The rate of major pathologic response, defined as pathologic complete response or near-complete response with less than 10% residual cancer, and safety served as the study’s primary endpoints. The study was designed to improve the major pathologic response rate from the 30% historical rate to 47% with the addition of pembrolizumab, with 80% power and 0.1 one-sided significance level among 36 patients.

Secondary endpoints included median and 1-year DFS and OS and, in an ongoing analysis, researchers also seek to evaluate changes in the tumor microenvironment with and without pembrolizumab based on the randomization in the induction setting.

Researchers reported 1-year DFS of 60.4% (95% CI, 39.3-76.2) and 1-year OS of 77.5% (95% CI, 56.4-89.3).

The major pathologic response rate was 48.7% (95% CI, 33-64.4), meeting the study’s primary endpoint.

Researchers reported a 1-year DFS of 100% among patients with a major pathologic response vs. 23.5% among those without such a response (P = .001). A greater proportion of patients with major pathologic response also achieved 1-year OS (93.8% vs. 62.5%; P = .04).

“The addition of preoperative immunotherapy to chemoradiotherapy seems to increase the major pathologic response rate to therapy,” Shah said. “We demonstrated that a major pathologic response is significantly associated with better survival, both DFS and OS, than patients who did not have a major pathologic response.
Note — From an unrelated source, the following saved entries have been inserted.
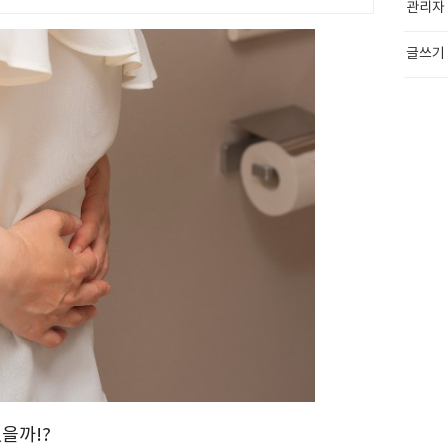
관리자
글쓰기
을까!?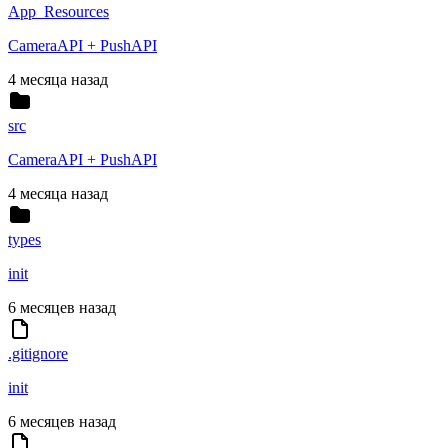
App_Resources
CameraAPI + PushAPI
4 месяца назад
src
CameraAPI + PushAPI
4 месяца назад
types
init
6 месяцев назад
.gitignore
init
6 месяцев назад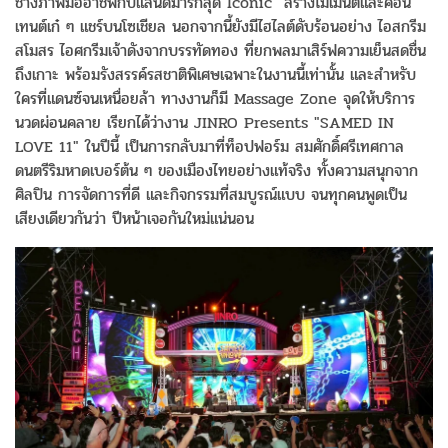
ช่างภาพมืออาชีพกับแลนด์มาร์กสุด Iconic สร้างโมเมนต์และคอน
เทนต์เก๋ ๆ แชร์บนโซเชียล นอกจากนี้ยังมีไฮไลต์ดับร้อนอย่าง ไอสกรีม
สโมสร ไอศกรีมเจ้าดังจากบรรทัดทอง ที่ยกพลมาเสิร์ฟความเย็นสดชื่น
ถึงเกาะ พร้อมรังสรรค์รสชาติพิเศษเฉพาะในงานนี้เท่านั้น และสำหรับ
ใครที่แดนซ์จนเหนื่อยล้า ทางงานก็มี Massage Zone จุดให้บริการ
นวดผ่อนคลาย เรียกได้ว่างาน JINRO Presents "SAMED IN
LOVE 11" ในปีนี้ เป็นการกลับมาที่ท็อปฟอร์ม สมศักดิ์ศรีเทศกาล
ดนตรีริมหาดเบอร์ต้น ๆ ของเมืองไทยอย่างแท้จริง ทั้งความสนุกจาก
ศิลปิน การจัดการที่ดี และกิจกรรมที่สมบูรณ์แบบ จนทุกคนพูดเป็น
เสียงเดียวกันว่า ปีหน้าเจอกันใหม่แน่นอน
This may have important ramifications for further drug development in esophageal cancer.”

Researchers also conducted single-cell RNA sequencing on over 100,000 single cells collected from baseline endoscopic biopsies of 33 patients and found what Shah described as a “complex immune microenvironment.” Patients with higher proportion of activated B cells and plasmacytoid dendric cells in their tumors at baseline appeared less likely to achieve pathologic response, whereas enrichment in monocytes and cytotoxic CD8+ T cells increased likelihood of pathologic response, according to Shah.

“We were surprised to find potentially important differences in the tumor microenvironment in patients who had a major pathologic response and in those without a major pathologic response,” he told Healio.
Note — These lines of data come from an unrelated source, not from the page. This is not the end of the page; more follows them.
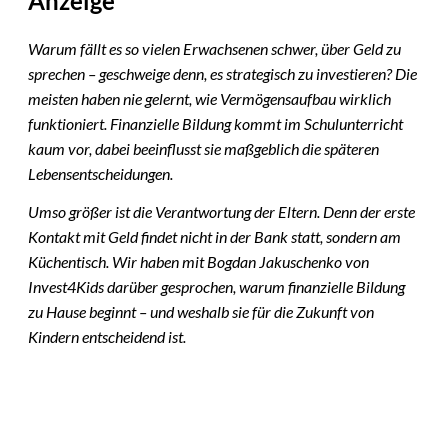
Anzeige
Warum fällt es so vielen Erwachsenen schwer, über Geld zu
sprechen – geschweige denn, es strategisch zu investieren? Die
meisten haben nie gelernt, wie Vermögensaufbau wirklich
funktioniert. Finanzielle Bildung kommt im Schulunterricht
kaum vor, dabei beeinflusst sie maßgeblich die späteren
Lebensentscheidungen.
Umso größer ist die Verantwortung der Eltern. Denn der erste
Kontakt mit Geld findet nicht in der Bank statt, sondern am
Küchentisch. Wir haben mit Bogdan Jakuschenko von
Invest4Kids darüber gesprochen, warum finanzielle Bildung
zu Hause beginnt – und weshalb sie für die Zukunft von
Kindern entscheidend ist.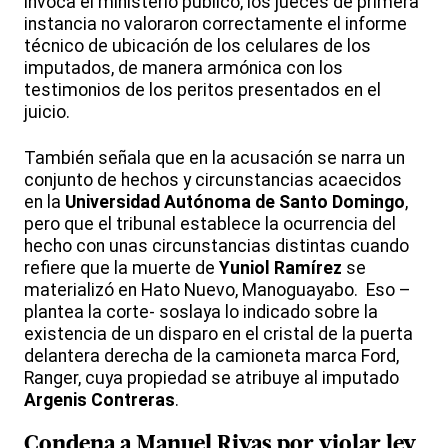
invoca el ministerio público, los jueces de primera
instancia no valoraron correctamente el informe
técnico de ubicación de los celulares de los
imputados, de manera armónica con los
testimonios de los peritos presentados en el
juicio.
También señala que en la acusación se narra un
conjunto de hechos y circunstancias acaecidos
en la
Universidad Autónoma de Santo Domingo
,
pero que el tribunal establece la ocurrencia del
hecho con unas circunstancias distintas cuando
refiere que la muerte de
Yuniol Ramírez
se
materializó en Hato Nuevo, Manoguayabo. Eso –
plantea la corte- soslaya lo indicado sobre la
existencia de un disparo en el cristal de la puerta
delantera derecha de la camioneta marca Ford,
Ranger, cuya propiedad se atribuye al imputado
Argenis Contreras
.
Condena a
Manuel Rivas
por violar ley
Researchers also observed a significantly higher major pathologic response rate among patients with esophageal cancer compared with gastroesophageal junction tumors (73.3% vs. 33.3%; P = .02). These data correlated with the findings of the tumor microenvironment analysis, as active B cells and plasmacytoid dendritic cells appeared to be enriched in gastroesophageal junction tumors.

Results showed chemoradiotherapy was well-tolerated. Common adverse events in the neoadjuvant setting including neutropenia (grade 2, 20.5%; grades 3-4, 30.8%), fatigue/weakness (grade 2, 38.5%; grades 3-4, 33.3%) and nausea/vomiting/dehydration (grade 2, 41%; grades 3-4, 12.8%). Minimal events were related to immunotherapy; three patients experienced rash or erythema multiforme and one patient had pneumonitis.

Postoperative events also appeared typical, Shah said, and including wound dehiscence (grade 2, 2.8%; grades 3-4, 5.6%), infection (grade 2, 5.6%; grades 3-4, 11.1%) and atrial fibrillation/arrythmia (grade 2, 2.8%; grades 3-4, 13.9%). Grade 3 to grade 4 toxicity related to immunotherapy in the postoperative setting included elevated liver enzymes (13.9%), elevated blood sugar (8.3%), pneumonitis (11.1%) and adrenal insufficiency (2.8%).

Shah said researchers need to better understand the role of the immune microenvironment in response to chemotherapy and immunotherapy.

“This may have important broadly reaching applications,” he said. “We also need to work toward improving the major pathologic response rate, which may be an early indicator of the potential benefits of a particular therapeutic strategy.”